We did, nothing, well we watched him like a hawk, trickled more n/saline in with his IVAB (the guy was an SBE that had MV/reg) and were told not to give any more rate control unless he became symptomatic with the low bp.

His rate dropped on its own and BP started improving, but this happened on a busy nights shift and we felt like we were doing nothing, trust me we had everything documented, just in case

Specializes in ICU, telemetry, LTAC.

It's so frustrating to watch something like that, without doing something about it. I always hesitate to come post something like that for review... but some things, yano. It helps to know others have had that experience so I can relax and let it go.

The patient is fine. He's having his MVR and had a day or so of an amiodarone drip, no further excitement with the heart rate.

Specializes in tele, stepdown/PCU, med/surg.

I think you did great with this guy although I fear that another patient might have severely crashed in this same situation. His pressure was already not that great and to hope that "lowering his HR would increase CO" is good in theory, but what if this guy kept plummeting until death. I don't know if I'd take that chance.

Specializes in Open Heart/ Trauma/ Sx Stepdown/ Tele.

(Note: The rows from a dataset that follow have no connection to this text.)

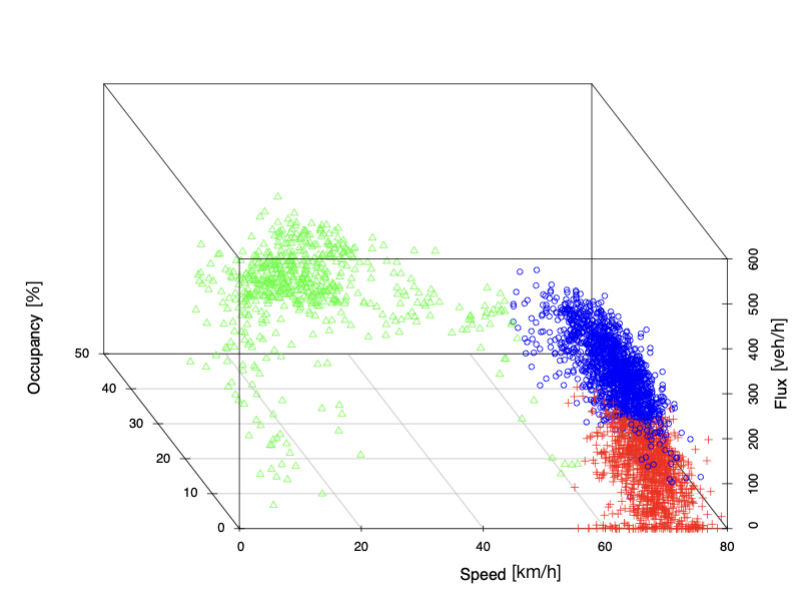
Figure A4. 3D plot of clustered Las Vegas data. The data from Sophia Antipolis also demonstrate the existence of the Free Choice phase. These two datasets both have a wide range of observed speeds at low levels of occupancy, as shown in the pairs plots and 3D plots in Figures A5 and A6.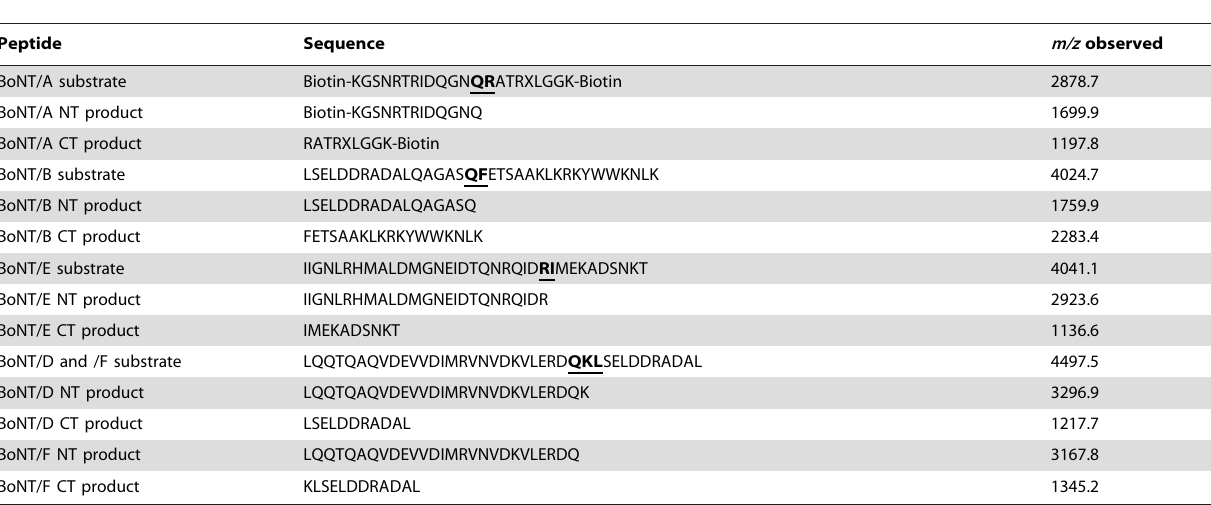
Table 1. Amino acid sequence of peptides used in and produced by the Endopep-MS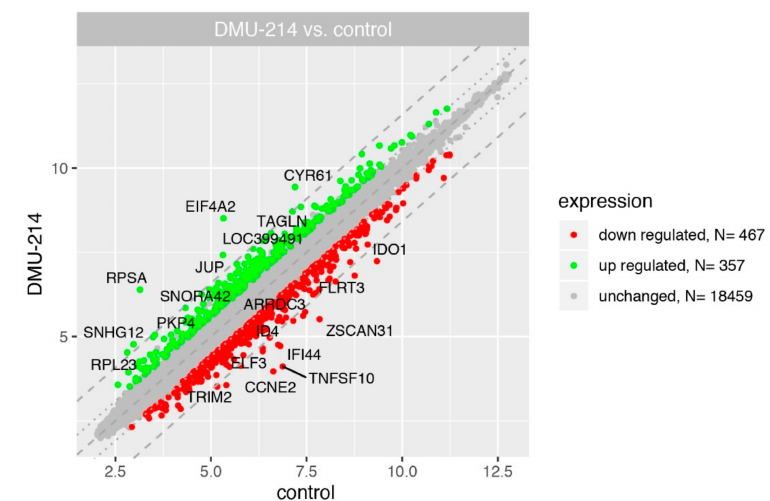
Figure 3. Total gene expression profile of the SKOV-3 cell line after 24 h incubation with DMU-214 (0.125 µ M). Each dot represents a mean value of the single gene expression ( n = 3 / sample). Dotted lines indicate cut-o ff values (1.5-fold change in expression). The grey dots represent the genes below the cut-o ff limit (fold = 1.5 adjusted p -value < 0.05) considered as unchanged ( n = 19228). The green colour marked the stimulated genes ( n = 194) while the red ones inhibited by DMU-214 ( n = 267). Ten genes with the highest and the lowest fold change values were labelled with the appropriate gene symbols.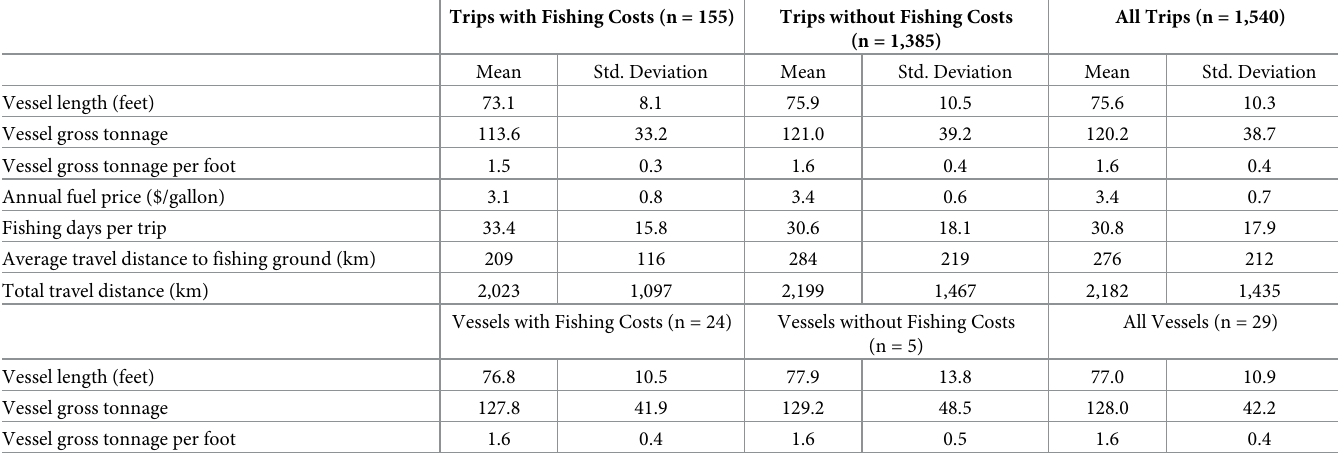
Table 2. Summary statistics of the covariates in American Samoa longline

sometimes we do cardizem drip and add the dig iv in doses ..but dig doesn't always work..also with bp issues, we have been known to hang nss to increase the bp and hang the cardizem to decrease the hr at the same time...and i have also seen lopressor iv given, even if a person has received their dose for the day.

Specializes in ICU, telemetry, LTAC.

Hmm. I think that's a good idea, to start the NS at the same time as the cardizem. In this patient's case, his fluid bolus got started approximately 3-5 minutes after the cardizem bolus. I really would've done better taking a bag of NS in the room in the first place, particularly since I was thinking of how risky it was to begin with.

Most of the situations I've seen, haven't come around again. I'm only a year and a half into this nursing thing. But I've got little bits of hindsight set aside for when they do come around again!

Sorry to hear about your horrible night w/ that patient. They may also have been able to try doing an Amiodarone bolus w/ a drip. Still can drop the blood pressure, but it's another option. Then they can load the patient on PO amio.

Did they think about starting him on PO dilt? Or did they just try the drip?

Specializes in ICU, telemetry, LTAC.

Well the patient was due in cath lab two hours after my shift. So the doc who was to do the cath, was notified and he basically said "ok I'll see him in a little while." He got an amiodarone drip after his cath and a valve replacement after his teeth were pulled and infectious disease doc cleared him for that. He did fine, other than scaring the bejeesus out of me.